Supplied passage:
*** Begin section ***

While Keane says the one meeting he had with Oatey was as inspirational and influential as any football moment he had experienced, the club was not able to recapture the glory of the Oatey years which had also overshadowed Halbert’s two years at the club.
It was a standard against which Keane was always going to be impossibly measured. When he was not reappointed after his initial four-year tenure, the club was riven with dissent and plunged into a decade of darkness and inferior, unacceptable performances.
Keane had been a typical country boy, growing up in a little Victorian country town called Narraport.
Merv Keane signing - and launching - his tribute book to Scott Field @SturtFC #playingthefield pic.twitter.com/35Trr5kl1z
— michelangelo rucci (@michelangeloruc) September 12, 2019
One of eight children raised on a farm in the often harsh environment of the Mallee, he played his first game of football in the Narraport under-16s when he was 10.
He played one year of senior country footy as a 17 year old before Richmond came calling and took him off the farm to board with Kevin Sheedy’s mother.
His career as a Richmond player may have been overshadowed by more glamorous, extroverted players, but he played 238 games over 13 seasons.
Significantly he played in three premierships: 1973, 1974 and 1980.

*** End section ***

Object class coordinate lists
*** Begin section ***

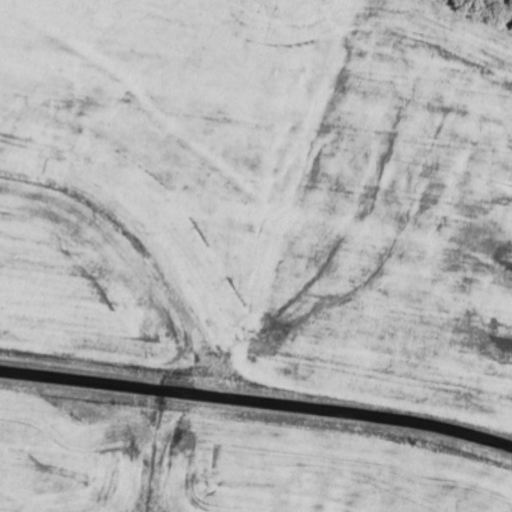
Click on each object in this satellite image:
road: (257, 402)
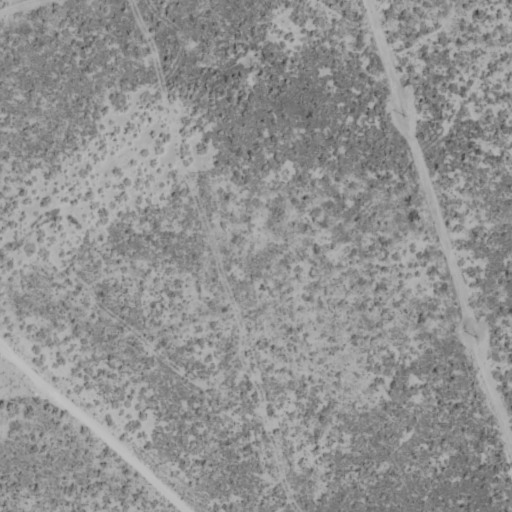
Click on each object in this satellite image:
road: (26, 372)
road: (99, 435)
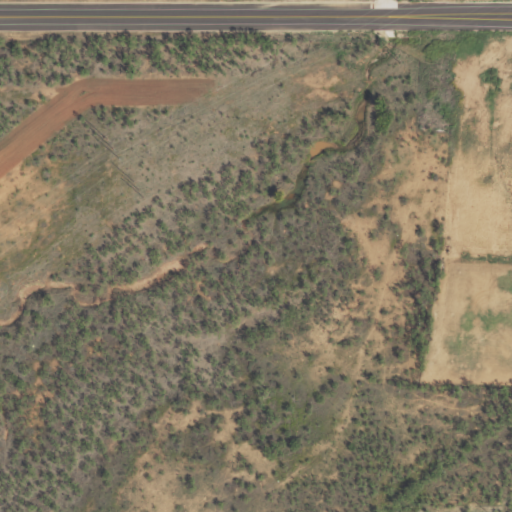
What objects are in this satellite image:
road: (256, 18)
power tower: (392, 59)
power tower: (113, 152)
power tower: (138, 189)
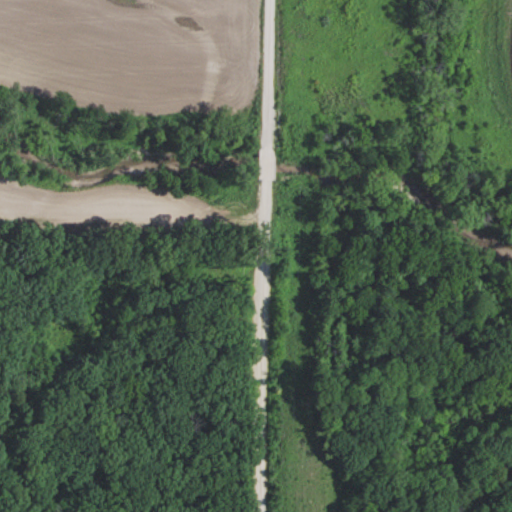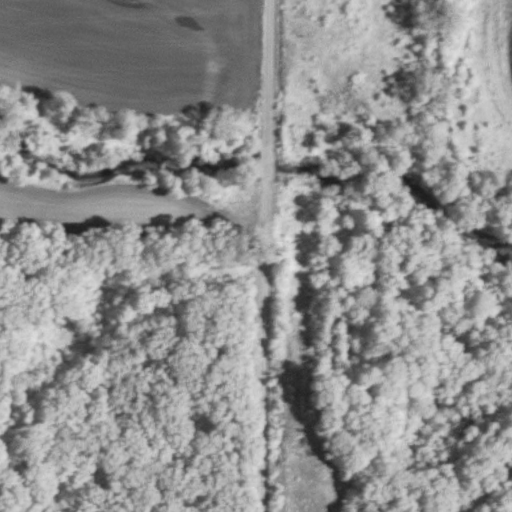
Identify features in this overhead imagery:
road: (268, 71)
road: (267, 163)
road: (262, 347)
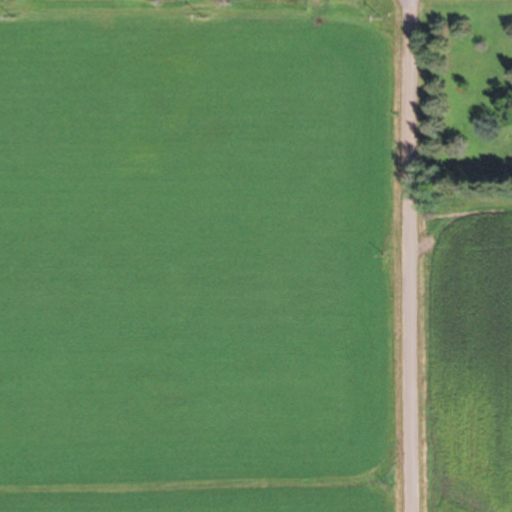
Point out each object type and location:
road: (409, 256)
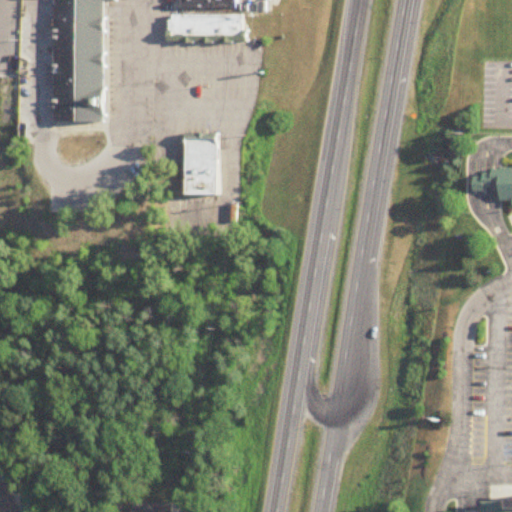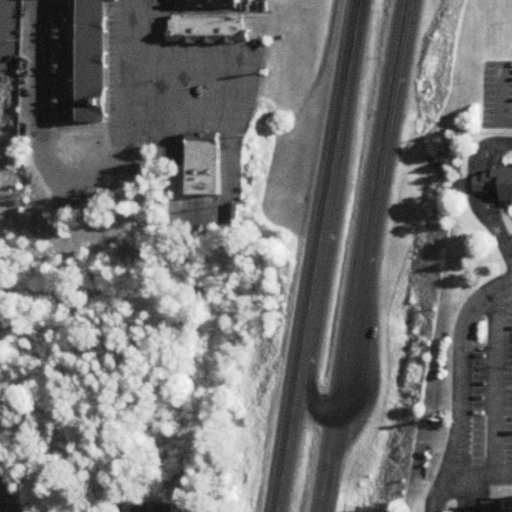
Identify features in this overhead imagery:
building: (211, 4)
building: (211, 4)
road: (0, 11)
building: (207, 27)
building: (209, 29)
building: (83, 59)
road: (141, 60)
building: (83, 61)
road: (192, 66)
road: (350, 67)
road: (40, 69)
parking lot: (510, 90)
parking lot: (489, 95)
road: (501, 99)
road: (183, 114)
road: (173, 134)
park: (444, 146)
road: (499, 146)
building: (207, 164)
building: (206, 165)
road: (232, 168)
road: (44, 170)
building: (494, 172)
road: (484, 174)
building: (496, 183)
road: (369, 207)
road: (493, 222)
road: (509, 247)
road: (509, 253)
road: (327, 281)
road: (308, 323)
road: (497, 382)
road: (464, 389)
parking lot: (509, 390)
parking lot: (481, 403)
road: (326, 463)
road: (481, 472)
road: (16, 490)
road: (463, 491)
building: (500, 500)
building: (502, 500)
building: (151, 510)
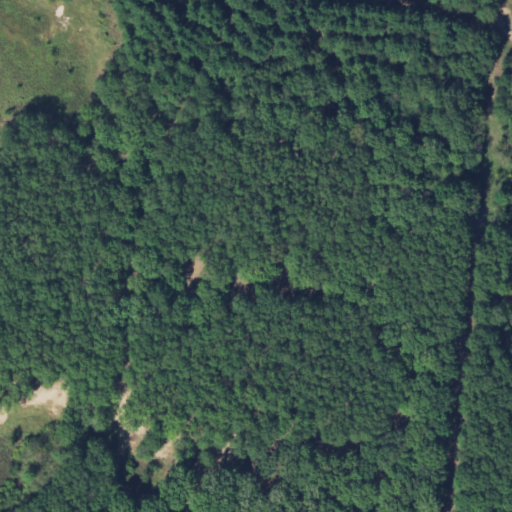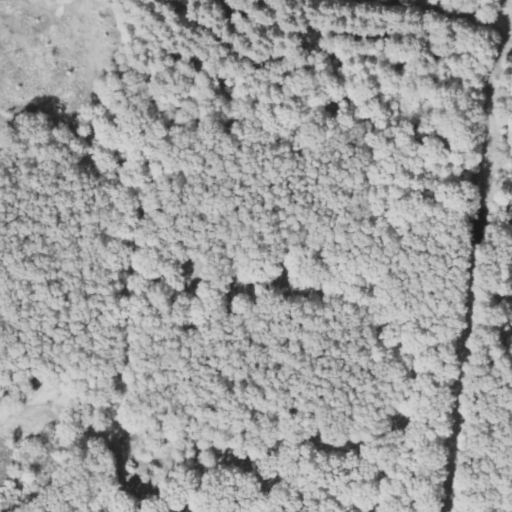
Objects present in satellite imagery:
road: (432, 9)
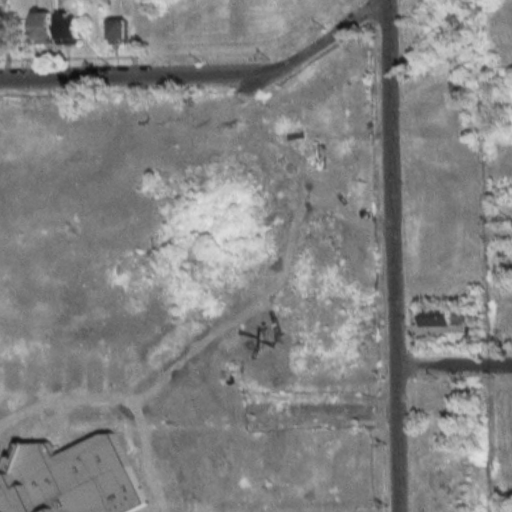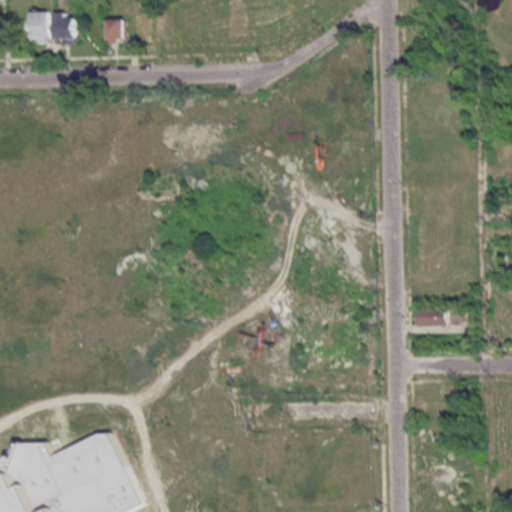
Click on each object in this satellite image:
building: (42, 26)
building: (69, 27)
building: (3, 28)
building: (43, 28)
building: (69, 28)
building: (118, 29)
building: (2, 31)
building: (121, 31)
road: (327, 37)
road: (135, 76)
road: (391, 255)
building: (435, 317)
building: (436, 319)
road: (453, 366)
building: (70, 479)
building: (72, 479)
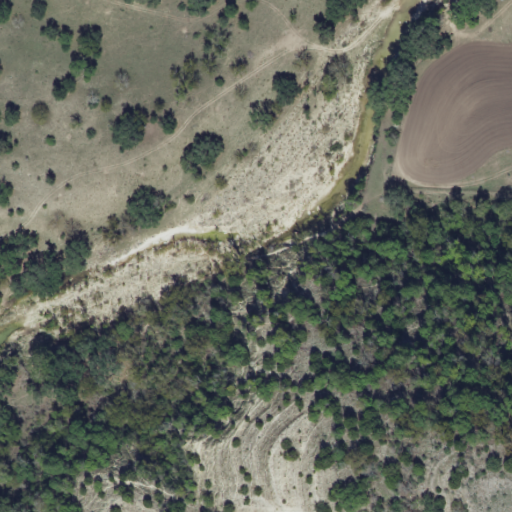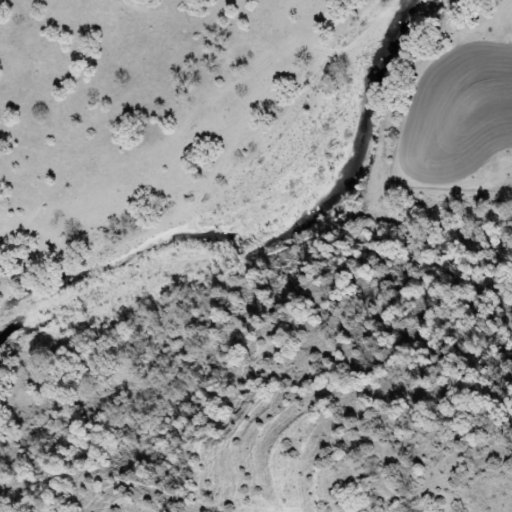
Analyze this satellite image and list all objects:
river: (259, 231)
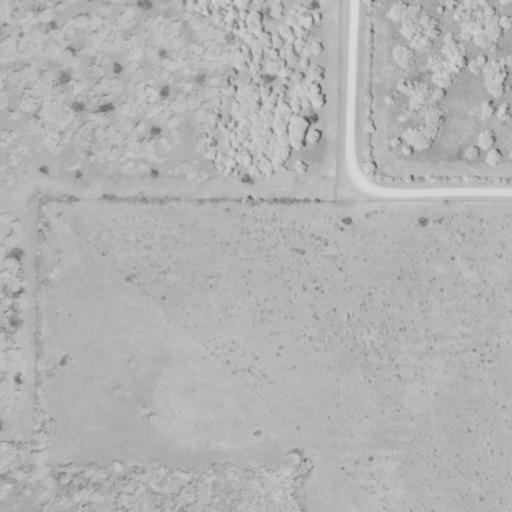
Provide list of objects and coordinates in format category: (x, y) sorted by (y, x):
road: (351, 170)
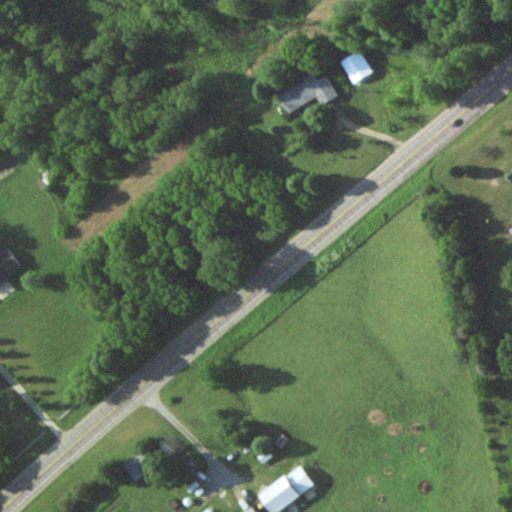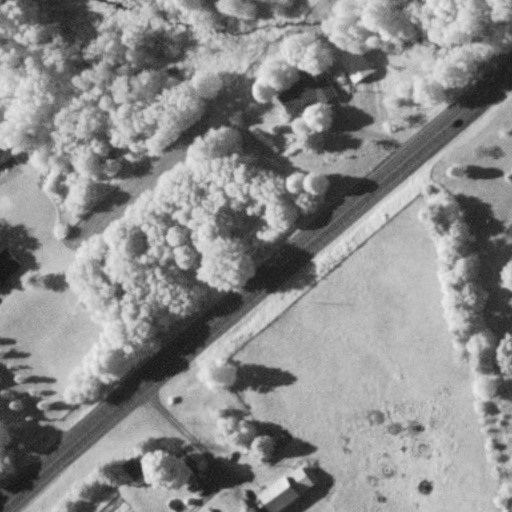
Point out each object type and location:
building: (307, 93)
building: (511, 231)
building: (7, 263)
road: (254, 286)
road: (33, 412)
building: (149, 462)
building: (289, 490)
building: (252, 510)
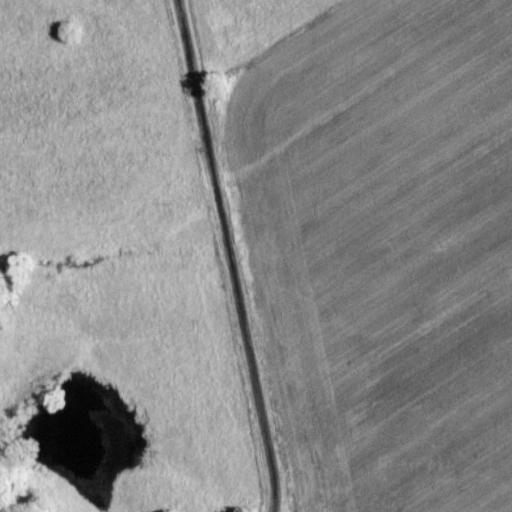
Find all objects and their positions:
road: (225, 256)
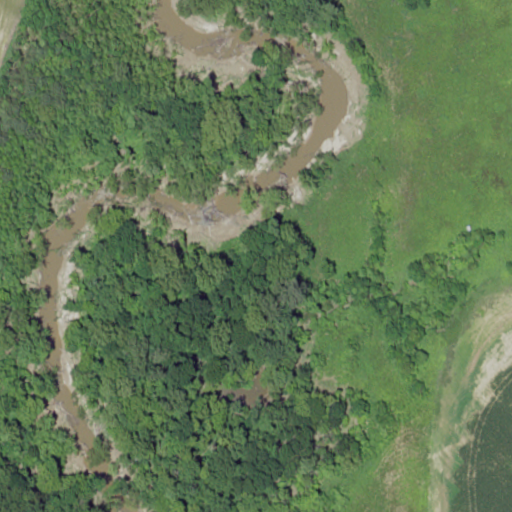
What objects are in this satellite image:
river: (148, 225)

*** End section ***

What the exercise asks: Continue the piece on Merv Keane's football career from its last sentence. The data has nothing to do with what comes next.

Task response:
He was the consummate foot-soldier who was given the thankless roles in defence. It wasn’t until his 11th season that he polled his first Brownlow Medal votes.
For years his standard, self-deprecating joke was that he had played in more premierships than he had polled Brownlow votes.
However, when modern data-gathering techniques discovered he had in fact polled four votes over the course of his career, the joke was ruined.
After his experience at Sturt he was Kevin Sheedy’s assistant at Essendon and coached in the TAC under-18 competition and the VFA.
However, apart from playing, he seemed to find the greatest football satisfaction in his recruiting role with the Bombers.
He rattles the names off with a Sheedy-like ability to remember names, draft selections and home-towns. “McDonald-Tipungwuti, rookie draft pick 22, Zach Merrett pick number 26, Kyle Langford, pick 17. Andrew McGrath, pick number one, so you’d expect him to be a good player — a future leader”.
In spite of the predicament the club faced after the Stephen Dank/Dean “The Weapon” Robinson supplements experiments, his affection is predominantly with Essendon, although he does sit on a heritage/history committee at Richmond.
He retired from football last year and this year he has been awarded the significant honour of AFL Life Membership, initiated he suspects by one of his former Sturt players Darryl Smith who lobbied the AFL for Keane’s recognition.
In 2014 Merv Keane walked away from Scott Field’s funeral service in Mt Barker with the inspiration to tell the world of the Sturt rover’s incredible journey through a life packed with adventure and high achievement.
However, within three years Keane’s own life was devastated by the tragic loss of his daughter Emily and his wife Kaye.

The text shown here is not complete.